Bake each kind of vegetable on its own sheet pan to allow to cook to perfection. Place potatoes cut side up for a nice, golden color. Roast for 20 to 25 minutes or until tender and remove from oven.

Brush baguette slices with olive oil and toast on a baking sheet for 10 to 12 minutes until golden.

Serve veggies and bread warm, with the fondue. (Vegetables and bread can be made one day in advance).

Pickled Onions

Makes 8 to 10 servings

1 cup red onions, peeled, cut in half and sliced thin

1 cup distilled white vinegar

¼ cup granulated sugar

1 bay leaf

½ teaspoon whole black peppercorns

Place ingredients in a small pot and bring to a simmer. Immediately remove from heat and allow to rest for one hour. Place in the fridge and serve with the fondue.

Davis suggests serving the bagna cauda with filet mignon, roasted root vegetables and toasted baguettes (recipe above), bread sticks, vegetable crudités or roasted chicken. Suggested wine pairing: pinot noir or cabernet franc.

Bagna Cauda

Makes 8 to 10 servings

1 cup olive oil

6 tablespoons minced garlic

4 ounces sweet butter, cut into cubes

12 anchovy fillets, chopped fine

1 teaspoon fresh lemon juice

½ teaspoon kosher salt

½ teaspoon freshly ground black pepper

1 teaspoon fresh thyme leaves, chopped fine

1 teaspoon fresh parsley leaves, chopped fine

½ cup grated hard cheese of your choice (such as Two Rock Valley Goat Cheese)

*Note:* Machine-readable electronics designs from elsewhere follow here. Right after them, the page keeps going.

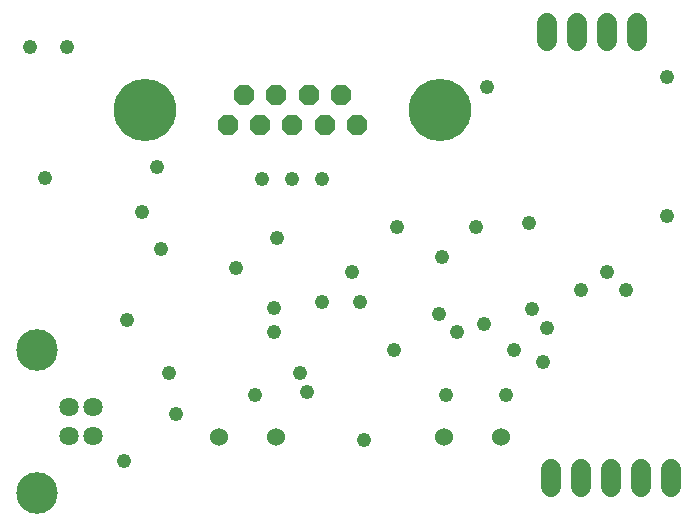
<source format=gbs>
G75*
%MOIN*%
%OFA0B0*%
%FSLAX25Y25*%
%IPPOS*%
%LPD*%
%AMOC8*
5,1,8,0,0,1.08239X$1,22.5*
%
%ADD10C,0.06800*%
%ADD11C,0.06000*%
%ADD12C,0.13855*%
%ADD13C,0.06422*%
%ADD14OC8,0.06800*%
%ADD15C,0.20800*%
%ADD16C,0.04762*%
D10*
X0212706Y0020050D02*
X0212706Y0026050D01*
X0222706Y0026050D02*
X0222706Y0020050D01*
X0232706Y0020050D02*
X0232706Y0026050D01*
X0242706Y0026050D02*
X0242706Y0020050D01*
X0252706Y0020050D02*
X0252706Y0026050D01*
X0241456Y0168800D02*
X0241456Y0174800D01*
X0231456Y0174800D02*
X0231456Y0168800D01*
X0221456Y0168800D02*
X0221456Y0174800D01*
X0211456Y0174800D02*
X0211456Y0168800D01*
D11*
X0195956Y0036800D03*
X0176956Y0036800D03*
X0120956Y0036800D03*
X0101956Y0036800D03*
D12*
X0041456Y0018099D03*
X0041456Y0065501D03*
D13*
X0052125Y0046721D03*
X0059999Y0046721D03*
X0059999Y0036879D03*
X0052125Y0036879D03*
D14*
X0104856Y0140550D03*
X0115656Y0140550D03*
X0126456Y0140550D03*
X0137256Y0140550D03*
X0148056Y0140550D03*
X0142656Y0150550D03*
X0131856Y0150550D03*
X0121056Y0150550D03*
X0110256Y0150550D03*
D15*
X0077156Y0145550D03*
X0175756Y0145550D03*
D16*
X0191456Y0153300D03*
X0187706Y0106800D03*
X0176456Y0096800D03*
X0161456Y0106800D03*
X0146456Y0091800D03*
X0148956Y0081800D03*
X0136456Y0081800D03*
X0120456Y0079800D03*
X0120206Y0071800D03*
X0128956Y0058050D03*
X0131456Y0051800D03*
X0113956Y0050550D03*
X0087706Y0044300D03*
X0085206Y0058050D03*
X0071456Y0075550D03*
X0082706Y0099300D03*
X0076456Y0111800D03*
X0081456Y0126800D03*
X0116456Y0122800D03*
X0126456Y0122800D03*
X0136456Y0122800D03*
X0121456Y0103050D03*
X0107706Y0093050D03*
X0160206Y0065550D03*
X0175456Y0077800D03*
X0181456Y0071800D03*
X0190206Y0074300D03*
X0200206Y0065550D03*
X0209956Y0061800D03*
X0211456Y0073050D03*
X0206456Y0079300D03*
X0222706Y0085550D03*
X0231456Y0091800D03*
X0237706Y0085550D03*
X0251456Y0110300D03*
X0205206Y0108050D03*
X0251456Y0156800D03*
X0197706Y0050550D03*
X0177706Y0050550D03*
X0150206Y0035550D03*
X0070456Y0028800D03*
X0043956Y0123050D03*
X0038956Y0166800D03*
X0051456Y0166800D03*
M02*

</source>
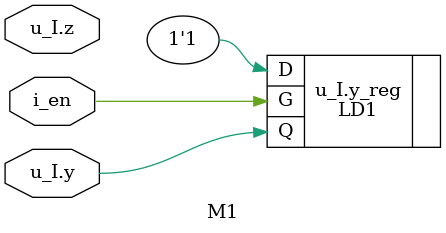
<source format=v>


module M1 ( \u_I.y , \u_I.z , i_en );
  input i_en;
  inout \u_I.y ,  \u_I.z ;

  tri   \u_I.y ;

  LD1 \u_I.y_reg  ( .G(i_en), .D(1'b1), .Q(\u_I.y ) );
endmodule


</source>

In a heavy bottom saucepan over medium heat, heat ½ cup of the oil, add the garlic and sauté, stirring, until soft and golden, approximately 1 minute. Add the remaining ½ cup of oil and butter and whisk, stirring to melt the butter.

Add anchovies, lemon juice, salt, pepper, thyme and parsley and continue to simmer over a low heat and stir until the anchovies dissolve, about 10 minutes. Remove from the heat and stir in the grated hard cheese.

Adjust seasoning to taste. Serve warm in a fondue pot or a clay pot.